Jo Frühwirth war lange Jahre fest an Frauen gebunden. Aus der ersten Ehe mit einer Tangotänzerin hat er einen Sohn, aus der zweiten mit einer Fernsehkollegin eine Tochter. Nach der Scheidung vor zehn Jahren fiel er in ein tiefes Loch: „Mein Lebenstraum war geplatzt.“ Es ist kein Zufall, dass er seinerzeit eine Ausbildung als Festhaltetherapeut machte und sich später zudem mit dem System der Familienaufstellung befasste. Beide Methoden beruhen auf der Annahme, dass man sich mit seinen negativen Gefühlen auseinandersetzen muss. Alte Schmerzen anschauen. Frühwirths Motivation: „Ich wollte herausfinden, welchen Anteil ich daran hatte, dass meine Ehe gescheitert ist.“

2002 landete Frühwirth auf dem Abstellgleis

Männer, die in der leistungsorientierten Nachkriegszeit aufgewachsen sind, gelten üblicherweise nicht als ambitionierte Erforscher der eigenen Seele. Was lief bei Frühwirth anders? „Meine journalistische Arbeit war für mich wie ein Psychologiestudium“, antwortet er und nennt Gäste, die er einst in seine Sendung „Thema M“ eingeladen hat: den Hirnforscher Gerald Hüter, den Psychoanalytiker Michael Lukas Möller oder die Psychologin Jirinan Prekob. Wissenschaftler, die nicht nur den Moderator Frühwirth, sondern auch bis zu einer halben Million Fernsehzuschauer mit ihren Thesen fesselten. „Thema M“ war eine feste Marke im Dritten Programm.

2002 wurde der ernsthafte Journalist Frühwirth dennoch der Unterhaltung geopfert, seine monatliche Sendung eingestellt, damit Wieland Backes fortan jeden Freitagabend im „Nachtcafé“ locker talken konnte. Frühwirth landete auf einem Abstellgleis – in der Redaktion „Kirche und Gesellschaft“.
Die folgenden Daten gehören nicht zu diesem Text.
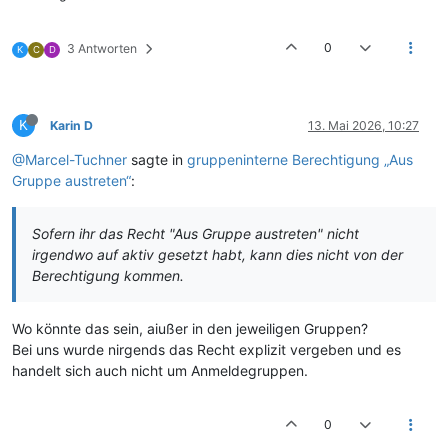
0
3 Antworten
K
C
D
K
Karin D
13. Mai 2026, 10:27
@Marcel-Tuchner
sagte in
gruppeninterne Berechtigung „Aus
Gruppe austreten“
:
Sofern ihr das Recht "Aus Gruppe austreten" nicht
irgendwo auf aktiv gesetzt habt, kann dies nicht von der
Berechtigung kommen.
Wo könnte das sein, aiußer in den jeweiligen Gruppen?
Bei uns wurde nirgends das Recht explizit vergeben und es
handelt sich auch nicht um Anmeldegruppen.
0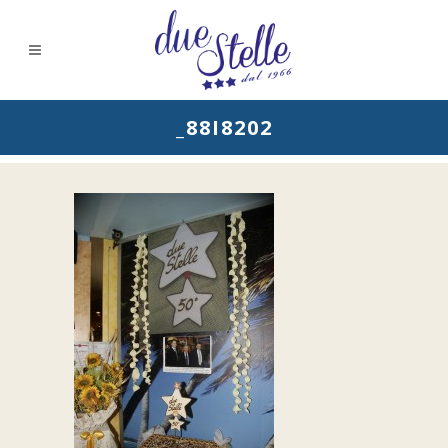
_88I8202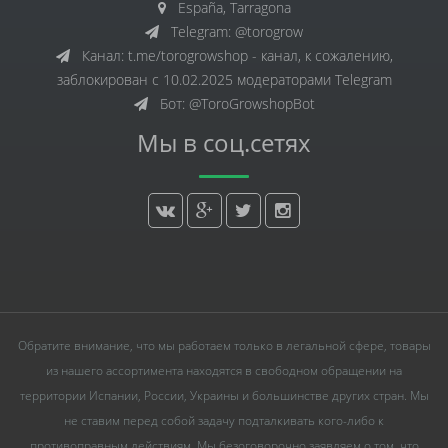
España, Tarragona
Telegram: @torogrow
Канал: t.me/torogrowshop - канал, к сожалению,
заблокирован с 10.02.2025 модераторами Telegram
Бот: @ToroGrowshopBot
Мы в соц.сетях
Обратите внимание, что мы работаем только в легальной сфере, товары
из нашего ассортимента находятся в свободном обращении на
территории Испании, России, Украины и большинстве других стран. Мы
не ставим перед собой задачу подталкивать кого-либо к
противоправным действиям. Мы безоговорочно заявляем о том, что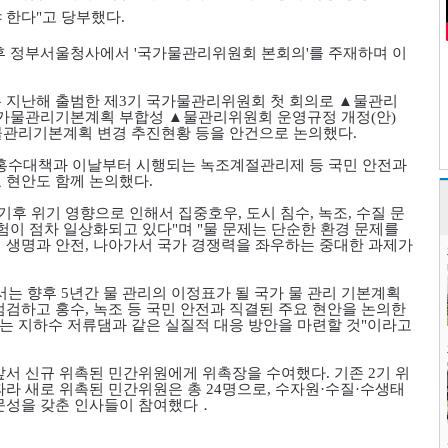
 한다
"
고 당부했다
.
오후 정부서울청사에서
'
국가물관리위원회 본회의
'
를 주재하며 이
 지난해 출범한 제
3
기 국가물관리위원회 첫 회의로
▲
물관리
국가물관리기본계획 부합성
▲
물관리위원회 운영규정 개정
(
안
)
관리기본계획 변경 추진현황 등을 안건으로 논의했다
.
 홍수대책과 이날부터 시행되는 녹조계절관리제 등 국민 안전과
 현안도 함께 논의했다
.
기후 위기 영향으로 인해서 집중호우
,
도시 침수
,
녹조
,
수질 문
위험이 점차 일상화되고 있다
"
며
"
물 문제는 단순한 환경 문제를
 생명과 안전
,
나아가서 국가 경쟁력을 좌우하는 중대한 과제가
서는 향후
5
년간 물 관리의 이정표가 될 국가 물 관리 기본계획
점검하고 홍수
,
녹조 등 국민 안전과 직결된 주요 현안을 논의한
는 지하수 저류댐과 같은 실질적 대응 방안을 마련할 것
"
이라고
앞서 신규 위촉된 민간위원에게 위촉장을 수여했다
.
기존
2
기 위
따라 새로 위촉된 민간위원은 총
24
명으로
,
수자원
·
수질
·
수생태
문성을 갖춘 인사들이 참여했다
．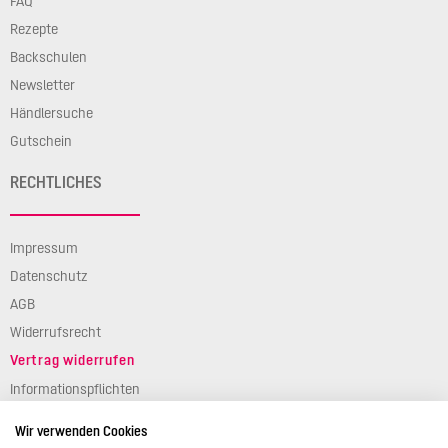
FAQ
Rezepte
Backschulen
Newsletter
Händlersuche
Gutschein
RECHTLICHES
Impressum
Datenschutz
AGB
Widerrufsrecht
Vertrag widerrufen
Informationspflichten
Verpackungsgesetz
Wir verwenden Cookies
Barierefreiheit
Wie schnell die Zeit vergeht: Als Frühwirth 1977 als 30-Jähriger zur „Abendschau“ kam, trieb die RAF ihr Unwesen, und der Jungreporter sah mit seinen langen Haaren und seinem Walrossschnauzbart selbst wie ein Bombenleger aus. Als er seine eigene Sendung bekam, trat er seriöser mit Stoppelfrisur und Schlips vor die Kamera. Und plötzlich war die große Karriere vorbei, und die Rente rückte näher.

Jo Frühwirth hatte vorgebaut, um sich nach seinem Abschied vom SWR nicht einsam und nutzlos zu fühlen. „Ich war unbeabsichtigt zum Einzelgänger geworden“, erzählt er. „Deswegen wollte ich einen Ort schaffen, der die Menschen anzieht.“ 2007 steckte er seine Ersparnisse in eine alte Immobilie. Fünf Jahre renovierte er das Fachwerkgebäude in Großhöchberg im Rems-Murr-Kreis und baute die dahinter liegende Scheune zu einem Seminarhaus um.

„Ich bin kein Guru“

Seit fünf Jahren bietet er nun sein, wie er es nennt, „Autonomietraining“ an. „Ich bin kein Guru“, sagt er. „Aber ich kann mit meinen Klienten auf Verletzungen, Kränkungen, eingemauerte Gefühle und Abhängigkeiten schauen.“ Und wie sieht es mit seinen eigenen Wunden aus, schmerzen sie noch immer? Frühwirth lächelt über die Frage, schweigt einige Sekunden und antwortet schließlich: „Jeder, der sich intensiv mit psychotherapeutischen Methoden beschäftigt, tut das auch, weil er in sich selbst nach etwas sucht.“

Zurück zu dem verflixten Montag, an dem manches schieflief. Jetzt ist es zehn, und Frühwirth hat sich zweieinhalb Stunden lang über das Thema „Ich sagen und Egoismus“ ausgetauscht. Der Gastgeber schlägt vor, eine Flasche Wein zu öffnen und zum gemütlichen Teil des Abends überzugehen. Zuvor kündigt er das Thema seines nächsten Blauen Salons an: „Was ist der Sinn von Lebenskrisen?“ Jo Frühwirth hat für sich die Antwort gefunden.